== Supplied information

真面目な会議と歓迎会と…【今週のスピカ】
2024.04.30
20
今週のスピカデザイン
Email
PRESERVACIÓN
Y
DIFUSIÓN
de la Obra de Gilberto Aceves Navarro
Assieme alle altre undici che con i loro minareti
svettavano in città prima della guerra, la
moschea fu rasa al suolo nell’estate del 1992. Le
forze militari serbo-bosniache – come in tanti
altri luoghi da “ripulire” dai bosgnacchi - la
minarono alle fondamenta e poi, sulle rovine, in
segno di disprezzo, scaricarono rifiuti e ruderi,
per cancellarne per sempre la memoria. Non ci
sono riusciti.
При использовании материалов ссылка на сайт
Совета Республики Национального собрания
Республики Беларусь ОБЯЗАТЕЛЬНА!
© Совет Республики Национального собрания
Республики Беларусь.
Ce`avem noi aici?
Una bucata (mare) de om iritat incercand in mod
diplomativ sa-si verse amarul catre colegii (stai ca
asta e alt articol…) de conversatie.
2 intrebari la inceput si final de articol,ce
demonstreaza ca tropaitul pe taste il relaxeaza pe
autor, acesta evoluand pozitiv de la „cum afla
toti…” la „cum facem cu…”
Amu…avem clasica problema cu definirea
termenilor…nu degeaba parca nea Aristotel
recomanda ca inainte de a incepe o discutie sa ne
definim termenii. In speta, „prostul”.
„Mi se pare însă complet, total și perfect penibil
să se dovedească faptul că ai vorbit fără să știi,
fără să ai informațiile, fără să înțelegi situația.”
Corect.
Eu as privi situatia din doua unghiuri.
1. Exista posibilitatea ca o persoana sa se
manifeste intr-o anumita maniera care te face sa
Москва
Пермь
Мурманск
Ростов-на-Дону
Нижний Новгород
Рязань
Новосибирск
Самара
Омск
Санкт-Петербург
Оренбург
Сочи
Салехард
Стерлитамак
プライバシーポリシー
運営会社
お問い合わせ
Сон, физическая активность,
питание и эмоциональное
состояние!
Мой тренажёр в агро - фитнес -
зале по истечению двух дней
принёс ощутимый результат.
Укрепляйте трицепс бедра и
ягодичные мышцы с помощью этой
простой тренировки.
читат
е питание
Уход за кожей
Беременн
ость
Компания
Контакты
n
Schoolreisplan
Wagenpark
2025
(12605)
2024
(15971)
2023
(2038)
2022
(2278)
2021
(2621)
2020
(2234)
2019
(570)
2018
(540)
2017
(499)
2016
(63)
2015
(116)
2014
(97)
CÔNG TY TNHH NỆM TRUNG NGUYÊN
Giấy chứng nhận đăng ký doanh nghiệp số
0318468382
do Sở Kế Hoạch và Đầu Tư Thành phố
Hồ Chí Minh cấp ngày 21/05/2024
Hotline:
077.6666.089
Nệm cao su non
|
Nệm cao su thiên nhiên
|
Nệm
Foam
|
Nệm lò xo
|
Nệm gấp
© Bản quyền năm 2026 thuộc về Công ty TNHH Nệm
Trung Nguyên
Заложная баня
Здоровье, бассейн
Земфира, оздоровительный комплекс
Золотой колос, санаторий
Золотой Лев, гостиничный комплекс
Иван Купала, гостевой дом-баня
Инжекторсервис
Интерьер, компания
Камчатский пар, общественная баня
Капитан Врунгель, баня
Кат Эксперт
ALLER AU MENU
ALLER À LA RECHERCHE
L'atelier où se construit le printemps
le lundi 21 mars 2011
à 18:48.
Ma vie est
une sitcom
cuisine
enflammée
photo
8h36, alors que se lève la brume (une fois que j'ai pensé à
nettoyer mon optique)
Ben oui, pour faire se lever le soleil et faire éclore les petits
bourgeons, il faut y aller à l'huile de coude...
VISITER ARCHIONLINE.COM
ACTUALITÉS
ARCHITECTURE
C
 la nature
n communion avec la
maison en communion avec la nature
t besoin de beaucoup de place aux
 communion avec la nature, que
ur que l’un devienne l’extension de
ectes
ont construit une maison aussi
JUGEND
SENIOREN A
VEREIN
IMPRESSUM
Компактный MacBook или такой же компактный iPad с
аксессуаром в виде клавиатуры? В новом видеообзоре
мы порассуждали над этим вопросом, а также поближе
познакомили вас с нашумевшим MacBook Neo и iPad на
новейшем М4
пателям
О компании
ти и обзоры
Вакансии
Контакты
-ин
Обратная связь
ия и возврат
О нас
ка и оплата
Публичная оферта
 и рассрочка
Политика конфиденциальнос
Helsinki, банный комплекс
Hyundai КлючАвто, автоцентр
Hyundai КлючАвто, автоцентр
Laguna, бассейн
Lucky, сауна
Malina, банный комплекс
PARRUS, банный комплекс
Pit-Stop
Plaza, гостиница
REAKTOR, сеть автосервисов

====

» **Prompt**:
Reproduce every line of the data above verbatim, with no changes to wording, spelling, punctuation, or line order.

» **Exercise result**:
真面目な会議と歓迎会と…【今週のスピカ】
2024.04.30
20
今週のスピカデザイン
Email
PRESERVACIÓN
Y
DIFUSIÓN
de la Obra de Gilberto Aceves Navarro
Assieme alle altre undici che con i loro minareti
svettavano in città prima della guerra, la
moschea fu rasa al suolo nell’estate del 1992. Le
forze militari serbo-bosniache – come in tanti
altri luoghi da “ripulire” dai bosgnacchi - la
minarono alle fondamenta e poi, sulle rovine, in
segno di disprezzo, scaricarono rifiuti e ruderi,
per cancellarne per sempre la memoria. Non ci
sono riusciti.
При использовании материалов ссылка на сайт
Совета Республики Национального собрания
Республики Беларусь ОБЯЗАТЕЛЬНА!
© Совет Республики Национального собрания
Республики Беларусь.
Ce`avem noi aici?
Una bucata (mare) de om iritat incercand in mod
diplomativ sa-si verse amarul catre colegii (stai ca
asta e alt articol…) de conversatie.
2 intrebari la inceput si final de articol,ce
demonstreaza ca tropaitul pe taste il relaxeaza pe
autor, acesta evoluand pozitiv de la „cum afla
toti…” la „cum facem cu…”
Amu…avem clasica problema cu definirea
termenilor…nu degeaba parca nea Aristotel
recomanda ca inainte de a incepe o discutie sa ne
definim termenii. In speta, „prostul”.
„Mi se pare însă complet, total și perfect penibil
să se dovedească faptul că ai vorbit fără să știi,
fără să ai informațiile, fără să înțelegi situația.”
Corect.
Eu as privi situatia din doua unghiuri.
1. Exista posibilitatea ca o persoana sa se
manifeste intr-o anumita maniera care te face sa
Москва
Пермь
Мурманск
Ростов-на-Дону
Нижний Новгород
Рязань
Новосибирск
Самара
Омск
Санкт-Петербург
Оренбург
Сочи
Салехард
Стерлитамак
プライバシーポリシー
運営会社
お問い合わせ
Сон, физическая активность,
питание и эмоциональное
состояние!
Мой тренажёр в агро - фитнес -
зале по истечению двух дней
принёс ощутимый результат.
Укрепляйте трицепс бедра и
ягодичные мышцы с помощью этой
простой тренировки.
читат
е питание
Уход за кожей
Беременн
ость
Компания
Контакты
n
Schoolreisplan
Wagenpark
2025
(12605)
2024
(15971)
2023
(2038)
2022
(2278)
2021
(2621)
2020
(2234)
2019
(570)
2018
(540)
2017
(499)
2016
(63)
2015
(116)
2014
(97)
CÔNG TY TNHH NỆM TRUNG NGUYÊN
Giấy chứng nhận đăng ký doanh nghiệp số
0318468382
do Sở Kế Hoạch và Đầu Tư Thành phố
Hồ Chí Minh cấp ngày 21/05/2024
Hotline:
077.6666.089
Nệm cao su non
|
Nệm cao su thiên nhiên
|
Nệm
Foam
|
Nệm lò xo
|
Nệm gấp
© Bản quyền năm 2026 thuộc về Công ty TNHH Nệm
Trung Nguyên
Заложная баня
Здоровье, бассейн
Земфира, оздоровительный комплекс
Золотой колос, санаторий
Золотой Лев, гостиничный комплекс
Иван Купала, гостевой дом-баня
Инжекторсервис
Интерьер, компания
Камчатский пар, общественная баня
Капитан Врунгель, баня
Кат Эксперт
ALLER AU MENU
ALLER À LA RECHERCHE
L'atelier où se construit le printemps
le lundi 21 mars 2011
à 18:48.
Ma vie est
une sitcom
cuisine
enflammée
photo
8h36, alors que se lève la brume (une fois que j'ai pensé à
nettoyer mon optique)
Ben oui, pour faire se lever le soleil et faire éclore les petits
bourgeons, il faut y aller à l'huile de coude...
VISITER ARCHIONLINE.COM
ACTUALITÉS
ARCHITECTURE
C
 la nature
n communion avec la
maison en communion avec la nature
t besoin de beaucoup de place aux
 communion avec la nature, que
ur que l’un devienne l’extension de
ectes
ont construit une maison aussi
JUGEND
SENIOREN A
VEREIN
IMPRESSUM
Компактный MacBook или такой же компактный iPad с
аксессуаром в виде клавиатуры? В новом видеообзоре
мы порассуждали над этим вопросом, а также поближе
познакомили вас с нашумевшим MacBook Neo и iPad на
новейшем М4
пателям
О компании
ти и обзоры
Вакансии
Контакты
-ин
Обратная связь
ия и возврат
О нас
ка и оплата
Публичная оферта
 и рассрочка
Политика конфиденциальнос
Helsinki, банный комплекс
Hyundai КлючАвто, автоцентр
Hyundai КлючАвто, автоцентр
Laguna, бассейн
Lucky, сауна
Malina, банный комплекс
PARRUS, банный комплекс
Pit-Stop
Plaza, гостиница
REAKTOR, сеть автосервисов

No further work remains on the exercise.